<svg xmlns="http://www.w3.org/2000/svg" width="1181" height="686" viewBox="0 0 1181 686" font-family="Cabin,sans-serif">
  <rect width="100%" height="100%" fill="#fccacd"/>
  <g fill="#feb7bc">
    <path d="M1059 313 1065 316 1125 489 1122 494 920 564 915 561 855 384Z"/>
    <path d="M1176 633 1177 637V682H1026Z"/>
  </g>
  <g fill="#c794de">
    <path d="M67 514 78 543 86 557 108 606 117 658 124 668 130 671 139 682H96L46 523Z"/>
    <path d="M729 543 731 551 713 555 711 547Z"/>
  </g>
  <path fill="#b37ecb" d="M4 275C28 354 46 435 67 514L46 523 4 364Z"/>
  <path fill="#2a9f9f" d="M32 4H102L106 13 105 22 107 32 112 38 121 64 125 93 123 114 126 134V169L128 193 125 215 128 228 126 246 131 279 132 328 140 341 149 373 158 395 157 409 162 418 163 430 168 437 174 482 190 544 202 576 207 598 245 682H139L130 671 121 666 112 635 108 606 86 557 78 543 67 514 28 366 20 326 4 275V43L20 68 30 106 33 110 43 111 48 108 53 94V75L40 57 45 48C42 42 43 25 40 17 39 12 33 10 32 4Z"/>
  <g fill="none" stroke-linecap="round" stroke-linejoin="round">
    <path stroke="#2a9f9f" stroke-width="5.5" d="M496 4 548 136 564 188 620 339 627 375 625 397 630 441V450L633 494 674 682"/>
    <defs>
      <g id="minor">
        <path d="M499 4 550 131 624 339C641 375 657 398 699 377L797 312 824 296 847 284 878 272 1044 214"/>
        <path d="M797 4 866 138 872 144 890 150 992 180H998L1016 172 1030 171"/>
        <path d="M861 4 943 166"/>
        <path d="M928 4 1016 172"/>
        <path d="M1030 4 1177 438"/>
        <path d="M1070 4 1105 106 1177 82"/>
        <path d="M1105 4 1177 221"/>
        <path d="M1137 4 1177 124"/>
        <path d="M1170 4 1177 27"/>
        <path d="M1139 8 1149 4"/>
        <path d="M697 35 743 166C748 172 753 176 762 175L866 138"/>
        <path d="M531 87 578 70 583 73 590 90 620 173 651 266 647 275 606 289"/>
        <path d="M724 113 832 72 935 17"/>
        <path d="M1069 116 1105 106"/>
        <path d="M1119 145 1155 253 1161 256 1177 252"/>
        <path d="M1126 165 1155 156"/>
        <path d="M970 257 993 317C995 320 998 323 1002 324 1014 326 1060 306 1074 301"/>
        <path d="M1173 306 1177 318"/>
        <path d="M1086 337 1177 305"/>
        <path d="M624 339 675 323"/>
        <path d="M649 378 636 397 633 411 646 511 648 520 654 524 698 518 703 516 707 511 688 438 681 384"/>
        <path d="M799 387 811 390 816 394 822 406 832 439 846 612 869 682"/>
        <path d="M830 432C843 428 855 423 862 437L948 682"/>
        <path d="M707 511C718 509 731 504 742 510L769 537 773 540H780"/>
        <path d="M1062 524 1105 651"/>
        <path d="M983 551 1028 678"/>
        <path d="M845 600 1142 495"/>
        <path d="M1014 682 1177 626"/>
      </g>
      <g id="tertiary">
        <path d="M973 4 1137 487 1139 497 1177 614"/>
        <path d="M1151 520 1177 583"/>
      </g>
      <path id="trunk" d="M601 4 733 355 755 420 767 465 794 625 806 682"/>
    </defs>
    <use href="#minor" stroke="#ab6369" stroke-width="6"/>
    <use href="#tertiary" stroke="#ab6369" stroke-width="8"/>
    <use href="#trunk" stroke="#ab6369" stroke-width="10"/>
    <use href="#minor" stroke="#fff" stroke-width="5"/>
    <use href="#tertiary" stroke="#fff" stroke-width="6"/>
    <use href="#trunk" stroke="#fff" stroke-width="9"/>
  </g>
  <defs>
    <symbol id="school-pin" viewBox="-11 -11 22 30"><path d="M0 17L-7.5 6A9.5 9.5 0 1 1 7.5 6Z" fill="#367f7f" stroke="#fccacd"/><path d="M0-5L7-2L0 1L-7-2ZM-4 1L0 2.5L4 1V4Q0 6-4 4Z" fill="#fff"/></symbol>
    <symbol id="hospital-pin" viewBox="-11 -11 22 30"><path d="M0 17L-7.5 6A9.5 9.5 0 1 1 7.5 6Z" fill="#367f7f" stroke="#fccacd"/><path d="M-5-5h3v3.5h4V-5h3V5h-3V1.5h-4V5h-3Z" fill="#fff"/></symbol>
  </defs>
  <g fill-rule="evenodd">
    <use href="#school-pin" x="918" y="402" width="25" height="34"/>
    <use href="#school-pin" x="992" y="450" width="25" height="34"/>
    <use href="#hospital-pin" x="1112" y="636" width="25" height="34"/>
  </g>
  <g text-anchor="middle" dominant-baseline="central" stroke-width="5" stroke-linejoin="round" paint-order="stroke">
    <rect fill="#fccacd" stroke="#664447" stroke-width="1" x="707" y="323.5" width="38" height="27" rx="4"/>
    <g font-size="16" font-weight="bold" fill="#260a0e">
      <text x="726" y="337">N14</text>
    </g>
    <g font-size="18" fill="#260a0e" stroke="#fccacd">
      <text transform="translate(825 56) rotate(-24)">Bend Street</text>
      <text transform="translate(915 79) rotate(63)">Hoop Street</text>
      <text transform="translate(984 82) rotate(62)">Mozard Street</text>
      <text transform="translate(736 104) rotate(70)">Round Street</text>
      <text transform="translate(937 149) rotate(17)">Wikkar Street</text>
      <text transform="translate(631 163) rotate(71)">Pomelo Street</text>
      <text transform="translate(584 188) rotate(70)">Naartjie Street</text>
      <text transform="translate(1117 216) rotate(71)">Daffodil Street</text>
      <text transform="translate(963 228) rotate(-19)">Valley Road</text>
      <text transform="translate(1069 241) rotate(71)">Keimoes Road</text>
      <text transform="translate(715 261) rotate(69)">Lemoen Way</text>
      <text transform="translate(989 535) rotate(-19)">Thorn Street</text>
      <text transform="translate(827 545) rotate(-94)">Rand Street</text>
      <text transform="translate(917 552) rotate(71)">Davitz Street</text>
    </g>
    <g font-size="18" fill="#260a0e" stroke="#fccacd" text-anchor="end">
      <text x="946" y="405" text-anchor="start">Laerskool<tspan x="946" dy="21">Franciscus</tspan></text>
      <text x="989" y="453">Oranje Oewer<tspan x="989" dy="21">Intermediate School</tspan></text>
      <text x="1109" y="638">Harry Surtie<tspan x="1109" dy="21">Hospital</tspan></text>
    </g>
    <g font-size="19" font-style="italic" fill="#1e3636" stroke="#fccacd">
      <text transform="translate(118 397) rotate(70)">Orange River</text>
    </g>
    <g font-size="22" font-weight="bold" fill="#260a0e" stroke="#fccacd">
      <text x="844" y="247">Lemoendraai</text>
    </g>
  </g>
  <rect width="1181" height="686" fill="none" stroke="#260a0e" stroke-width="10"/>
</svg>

...

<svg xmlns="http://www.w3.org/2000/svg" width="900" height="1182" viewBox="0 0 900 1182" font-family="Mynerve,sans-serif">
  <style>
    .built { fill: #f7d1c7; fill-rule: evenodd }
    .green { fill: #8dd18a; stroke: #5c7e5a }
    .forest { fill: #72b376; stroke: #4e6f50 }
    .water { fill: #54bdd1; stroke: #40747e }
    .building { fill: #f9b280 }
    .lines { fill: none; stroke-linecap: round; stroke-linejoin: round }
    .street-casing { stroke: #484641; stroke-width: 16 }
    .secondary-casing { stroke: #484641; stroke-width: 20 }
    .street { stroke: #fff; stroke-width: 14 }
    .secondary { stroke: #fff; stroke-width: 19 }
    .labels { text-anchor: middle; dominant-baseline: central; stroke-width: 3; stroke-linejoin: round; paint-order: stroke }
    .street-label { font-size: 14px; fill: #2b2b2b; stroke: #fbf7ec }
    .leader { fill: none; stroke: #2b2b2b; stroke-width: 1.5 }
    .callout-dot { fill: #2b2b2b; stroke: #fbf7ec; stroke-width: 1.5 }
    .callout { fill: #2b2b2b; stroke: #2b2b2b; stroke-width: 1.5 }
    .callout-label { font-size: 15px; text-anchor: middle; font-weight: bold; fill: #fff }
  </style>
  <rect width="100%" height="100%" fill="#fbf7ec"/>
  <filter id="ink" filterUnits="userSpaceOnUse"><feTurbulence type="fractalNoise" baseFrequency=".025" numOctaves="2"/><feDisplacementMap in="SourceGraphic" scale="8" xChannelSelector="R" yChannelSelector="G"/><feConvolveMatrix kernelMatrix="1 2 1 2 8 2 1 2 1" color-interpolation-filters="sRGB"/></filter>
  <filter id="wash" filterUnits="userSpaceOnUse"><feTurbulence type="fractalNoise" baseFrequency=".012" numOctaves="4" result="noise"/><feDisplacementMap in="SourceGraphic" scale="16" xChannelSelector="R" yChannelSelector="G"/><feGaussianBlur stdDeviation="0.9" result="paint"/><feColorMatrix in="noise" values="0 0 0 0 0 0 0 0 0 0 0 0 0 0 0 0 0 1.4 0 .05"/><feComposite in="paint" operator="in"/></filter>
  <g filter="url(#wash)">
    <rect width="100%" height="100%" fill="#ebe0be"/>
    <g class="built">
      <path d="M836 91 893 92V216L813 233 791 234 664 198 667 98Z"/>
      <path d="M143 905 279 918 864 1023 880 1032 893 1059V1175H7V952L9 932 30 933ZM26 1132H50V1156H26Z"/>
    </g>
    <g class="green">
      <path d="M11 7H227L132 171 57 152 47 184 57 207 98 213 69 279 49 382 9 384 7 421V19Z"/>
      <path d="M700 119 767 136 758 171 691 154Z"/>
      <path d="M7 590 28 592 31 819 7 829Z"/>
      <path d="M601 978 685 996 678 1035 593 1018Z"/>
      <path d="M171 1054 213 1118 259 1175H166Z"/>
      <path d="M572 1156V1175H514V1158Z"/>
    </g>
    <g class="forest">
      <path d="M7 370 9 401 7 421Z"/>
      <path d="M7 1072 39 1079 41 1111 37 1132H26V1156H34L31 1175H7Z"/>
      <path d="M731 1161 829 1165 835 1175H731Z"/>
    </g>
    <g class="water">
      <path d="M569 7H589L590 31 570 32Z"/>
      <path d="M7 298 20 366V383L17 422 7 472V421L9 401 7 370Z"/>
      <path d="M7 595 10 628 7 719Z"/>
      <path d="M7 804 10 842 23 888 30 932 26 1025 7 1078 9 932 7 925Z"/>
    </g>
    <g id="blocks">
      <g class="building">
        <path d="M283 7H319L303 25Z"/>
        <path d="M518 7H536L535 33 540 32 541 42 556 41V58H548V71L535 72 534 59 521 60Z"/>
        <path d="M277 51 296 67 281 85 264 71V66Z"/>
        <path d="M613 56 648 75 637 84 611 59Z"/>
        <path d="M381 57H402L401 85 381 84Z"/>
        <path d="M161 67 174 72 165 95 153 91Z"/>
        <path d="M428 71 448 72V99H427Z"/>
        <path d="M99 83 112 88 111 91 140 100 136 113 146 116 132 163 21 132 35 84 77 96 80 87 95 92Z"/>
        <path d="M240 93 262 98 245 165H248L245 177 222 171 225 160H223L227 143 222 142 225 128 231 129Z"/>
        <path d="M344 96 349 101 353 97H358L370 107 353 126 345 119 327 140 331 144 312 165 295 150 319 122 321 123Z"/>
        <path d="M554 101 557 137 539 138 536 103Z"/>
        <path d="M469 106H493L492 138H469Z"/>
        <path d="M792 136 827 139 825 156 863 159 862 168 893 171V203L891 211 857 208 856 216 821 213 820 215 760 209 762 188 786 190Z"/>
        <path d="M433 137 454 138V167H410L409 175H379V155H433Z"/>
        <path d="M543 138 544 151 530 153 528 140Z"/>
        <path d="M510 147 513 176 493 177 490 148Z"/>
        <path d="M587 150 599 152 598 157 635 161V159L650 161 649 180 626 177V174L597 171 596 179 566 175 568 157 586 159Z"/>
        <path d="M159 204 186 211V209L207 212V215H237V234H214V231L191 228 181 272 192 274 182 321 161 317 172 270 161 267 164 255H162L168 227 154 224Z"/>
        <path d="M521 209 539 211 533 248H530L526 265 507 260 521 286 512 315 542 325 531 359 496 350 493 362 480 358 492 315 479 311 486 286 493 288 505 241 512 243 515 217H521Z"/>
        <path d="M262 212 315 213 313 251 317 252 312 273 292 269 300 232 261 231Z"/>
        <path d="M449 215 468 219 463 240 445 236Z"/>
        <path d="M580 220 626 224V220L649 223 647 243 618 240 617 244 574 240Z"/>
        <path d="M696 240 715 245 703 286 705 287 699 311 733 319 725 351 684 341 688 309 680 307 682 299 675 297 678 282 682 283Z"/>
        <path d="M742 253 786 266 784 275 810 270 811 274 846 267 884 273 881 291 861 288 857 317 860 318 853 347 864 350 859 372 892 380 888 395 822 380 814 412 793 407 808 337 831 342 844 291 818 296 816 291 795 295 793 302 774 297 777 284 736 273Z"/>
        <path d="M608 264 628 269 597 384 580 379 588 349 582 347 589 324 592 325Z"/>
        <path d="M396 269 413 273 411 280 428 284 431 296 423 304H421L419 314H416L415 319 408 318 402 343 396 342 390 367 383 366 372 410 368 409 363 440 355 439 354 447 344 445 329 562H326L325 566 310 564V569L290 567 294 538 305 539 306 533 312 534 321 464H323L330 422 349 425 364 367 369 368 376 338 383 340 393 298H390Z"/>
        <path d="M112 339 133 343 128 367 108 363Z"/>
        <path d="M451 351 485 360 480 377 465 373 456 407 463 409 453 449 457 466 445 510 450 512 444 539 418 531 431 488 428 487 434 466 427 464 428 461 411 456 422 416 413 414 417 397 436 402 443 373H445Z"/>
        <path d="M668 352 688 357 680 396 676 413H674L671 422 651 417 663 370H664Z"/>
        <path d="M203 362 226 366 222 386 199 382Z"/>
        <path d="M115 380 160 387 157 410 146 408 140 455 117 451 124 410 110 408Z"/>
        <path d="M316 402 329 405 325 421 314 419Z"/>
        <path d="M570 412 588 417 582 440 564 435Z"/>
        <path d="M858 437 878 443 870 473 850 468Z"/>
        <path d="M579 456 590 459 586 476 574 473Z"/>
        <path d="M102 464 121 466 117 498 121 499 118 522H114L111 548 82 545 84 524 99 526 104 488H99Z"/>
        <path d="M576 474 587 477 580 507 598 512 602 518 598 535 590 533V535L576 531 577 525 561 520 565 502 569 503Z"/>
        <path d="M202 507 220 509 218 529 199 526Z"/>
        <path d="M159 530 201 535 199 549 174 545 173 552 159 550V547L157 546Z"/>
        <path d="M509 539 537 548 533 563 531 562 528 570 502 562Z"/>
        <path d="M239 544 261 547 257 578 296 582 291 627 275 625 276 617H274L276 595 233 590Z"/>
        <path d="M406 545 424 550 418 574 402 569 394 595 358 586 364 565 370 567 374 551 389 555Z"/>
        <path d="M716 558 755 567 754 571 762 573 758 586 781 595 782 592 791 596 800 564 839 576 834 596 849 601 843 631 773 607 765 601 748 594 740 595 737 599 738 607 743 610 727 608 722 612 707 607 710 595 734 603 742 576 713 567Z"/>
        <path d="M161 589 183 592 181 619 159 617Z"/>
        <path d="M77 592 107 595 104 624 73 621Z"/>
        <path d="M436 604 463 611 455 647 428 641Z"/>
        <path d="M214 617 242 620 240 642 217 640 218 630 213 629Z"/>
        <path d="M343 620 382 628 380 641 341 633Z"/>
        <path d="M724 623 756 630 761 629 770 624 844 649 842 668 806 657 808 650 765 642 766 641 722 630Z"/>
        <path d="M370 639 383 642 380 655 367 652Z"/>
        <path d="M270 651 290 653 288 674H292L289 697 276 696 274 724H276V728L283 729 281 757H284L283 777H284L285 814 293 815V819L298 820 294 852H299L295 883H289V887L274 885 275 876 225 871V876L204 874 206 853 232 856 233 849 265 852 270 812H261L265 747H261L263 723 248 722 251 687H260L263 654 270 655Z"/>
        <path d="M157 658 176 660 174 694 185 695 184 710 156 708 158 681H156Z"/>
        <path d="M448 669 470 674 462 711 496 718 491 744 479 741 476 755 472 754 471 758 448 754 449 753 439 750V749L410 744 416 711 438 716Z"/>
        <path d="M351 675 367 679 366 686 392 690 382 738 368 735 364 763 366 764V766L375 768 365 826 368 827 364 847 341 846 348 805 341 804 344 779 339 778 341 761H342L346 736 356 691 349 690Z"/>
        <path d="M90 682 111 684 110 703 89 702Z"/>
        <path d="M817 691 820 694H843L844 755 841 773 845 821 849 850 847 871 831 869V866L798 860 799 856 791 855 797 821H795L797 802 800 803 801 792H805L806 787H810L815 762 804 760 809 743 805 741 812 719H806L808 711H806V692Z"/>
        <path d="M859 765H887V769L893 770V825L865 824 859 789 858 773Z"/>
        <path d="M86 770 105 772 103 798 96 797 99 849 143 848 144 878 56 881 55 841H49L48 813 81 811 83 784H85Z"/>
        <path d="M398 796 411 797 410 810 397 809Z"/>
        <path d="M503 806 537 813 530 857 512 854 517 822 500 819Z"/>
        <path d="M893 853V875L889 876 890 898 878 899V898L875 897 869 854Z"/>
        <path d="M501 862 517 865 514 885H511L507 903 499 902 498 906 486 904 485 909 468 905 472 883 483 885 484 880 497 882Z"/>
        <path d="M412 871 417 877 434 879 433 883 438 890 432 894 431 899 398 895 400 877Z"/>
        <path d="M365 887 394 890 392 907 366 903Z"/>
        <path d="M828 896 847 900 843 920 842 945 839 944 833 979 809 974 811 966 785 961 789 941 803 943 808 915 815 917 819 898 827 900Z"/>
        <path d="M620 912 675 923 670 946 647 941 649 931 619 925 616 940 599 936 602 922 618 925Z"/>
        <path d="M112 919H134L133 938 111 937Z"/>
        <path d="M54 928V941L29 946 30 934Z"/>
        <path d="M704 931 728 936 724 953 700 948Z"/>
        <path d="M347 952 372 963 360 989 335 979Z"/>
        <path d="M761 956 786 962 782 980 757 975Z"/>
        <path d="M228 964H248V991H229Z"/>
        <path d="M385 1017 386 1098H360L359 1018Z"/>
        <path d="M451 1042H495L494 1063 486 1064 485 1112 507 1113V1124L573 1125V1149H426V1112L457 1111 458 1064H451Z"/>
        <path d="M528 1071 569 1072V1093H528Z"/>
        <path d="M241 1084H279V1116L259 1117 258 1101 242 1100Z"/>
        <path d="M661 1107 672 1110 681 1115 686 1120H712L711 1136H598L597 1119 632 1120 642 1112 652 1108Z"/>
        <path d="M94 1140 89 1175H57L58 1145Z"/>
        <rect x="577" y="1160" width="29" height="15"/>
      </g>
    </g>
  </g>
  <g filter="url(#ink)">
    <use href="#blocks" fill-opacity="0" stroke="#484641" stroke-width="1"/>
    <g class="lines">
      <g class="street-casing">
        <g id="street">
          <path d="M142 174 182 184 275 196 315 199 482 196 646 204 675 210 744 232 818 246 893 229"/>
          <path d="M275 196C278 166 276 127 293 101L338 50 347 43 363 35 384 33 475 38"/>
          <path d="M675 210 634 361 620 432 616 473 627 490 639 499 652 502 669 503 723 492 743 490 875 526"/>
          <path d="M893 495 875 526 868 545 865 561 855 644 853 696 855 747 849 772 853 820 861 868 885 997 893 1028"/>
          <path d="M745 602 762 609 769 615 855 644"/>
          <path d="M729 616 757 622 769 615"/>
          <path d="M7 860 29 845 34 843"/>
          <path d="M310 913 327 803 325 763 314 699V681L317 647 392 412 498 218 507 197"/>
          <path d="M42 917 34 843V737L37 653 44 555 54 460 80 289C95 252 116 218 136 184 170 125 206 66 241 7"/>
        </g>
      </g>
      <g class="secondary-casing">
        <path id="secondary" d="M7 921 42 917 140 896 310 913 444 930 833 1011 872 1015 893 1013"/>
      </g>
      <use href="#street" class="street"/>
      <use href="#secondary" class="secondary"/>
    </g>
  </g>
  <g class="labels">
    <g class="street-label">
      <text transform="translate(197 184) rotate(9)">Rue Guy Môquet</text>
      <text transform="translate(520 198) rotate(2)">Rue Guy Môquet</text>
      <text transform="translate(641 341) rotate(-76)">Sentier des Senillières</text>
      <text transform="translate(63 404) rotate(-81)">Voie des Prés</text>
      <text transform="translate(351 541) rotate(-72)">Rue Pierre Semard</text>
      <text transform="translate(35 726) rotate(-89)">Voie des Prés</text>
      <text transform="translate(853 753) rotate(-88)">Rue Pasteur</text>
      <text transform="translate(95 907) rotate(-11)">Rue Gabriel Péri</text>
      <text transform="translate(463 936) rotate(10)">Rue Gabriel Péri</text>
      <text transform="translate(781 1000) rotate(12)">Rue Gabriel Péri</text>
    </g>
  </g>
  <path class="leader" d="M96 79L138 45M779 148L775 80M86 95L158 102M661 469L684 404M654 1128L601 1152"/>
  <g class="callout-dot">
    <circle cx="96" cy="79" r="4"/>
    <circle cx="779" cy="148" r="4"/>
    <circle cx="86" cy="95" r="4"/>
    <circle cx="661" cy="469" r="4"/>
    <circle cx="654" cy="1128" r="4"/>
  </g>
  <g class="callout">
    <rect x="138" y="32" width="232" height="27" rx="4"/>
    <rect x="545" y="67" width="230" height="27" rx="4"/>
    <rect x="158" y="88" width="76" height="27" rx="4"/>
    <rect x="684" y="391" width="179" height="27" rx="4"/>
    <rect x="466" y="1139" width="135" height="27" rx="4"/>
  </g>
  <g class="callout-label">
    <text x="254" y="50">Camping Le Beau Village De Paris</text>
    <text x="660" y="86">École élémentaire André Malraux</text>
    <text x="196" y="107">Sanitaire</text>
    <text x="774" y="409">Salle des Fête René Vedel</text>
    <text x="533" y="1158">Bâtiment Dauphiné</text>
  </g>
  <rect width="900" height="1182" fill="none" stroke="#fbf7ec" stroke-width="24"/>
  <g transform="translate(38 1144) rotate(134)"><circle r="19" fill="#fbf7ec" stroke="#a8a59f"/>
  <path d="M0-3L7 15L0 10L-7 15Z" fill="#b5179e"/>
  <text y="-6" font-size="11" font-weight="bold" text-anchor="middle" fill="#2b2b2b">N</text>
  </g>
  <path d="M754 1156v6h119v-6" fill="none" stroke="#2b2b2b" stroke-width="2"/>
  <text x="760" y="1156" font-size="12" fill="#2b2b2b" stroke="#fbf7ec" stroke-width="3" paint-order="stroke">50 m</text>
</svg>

- Exercise prompt -
The expected output is every line from the material above where "lines" can be found.

- The completed task -
    .lines { fill: none; stroke-linecap: round; stroke-linejoin: round }
    <g class="lines">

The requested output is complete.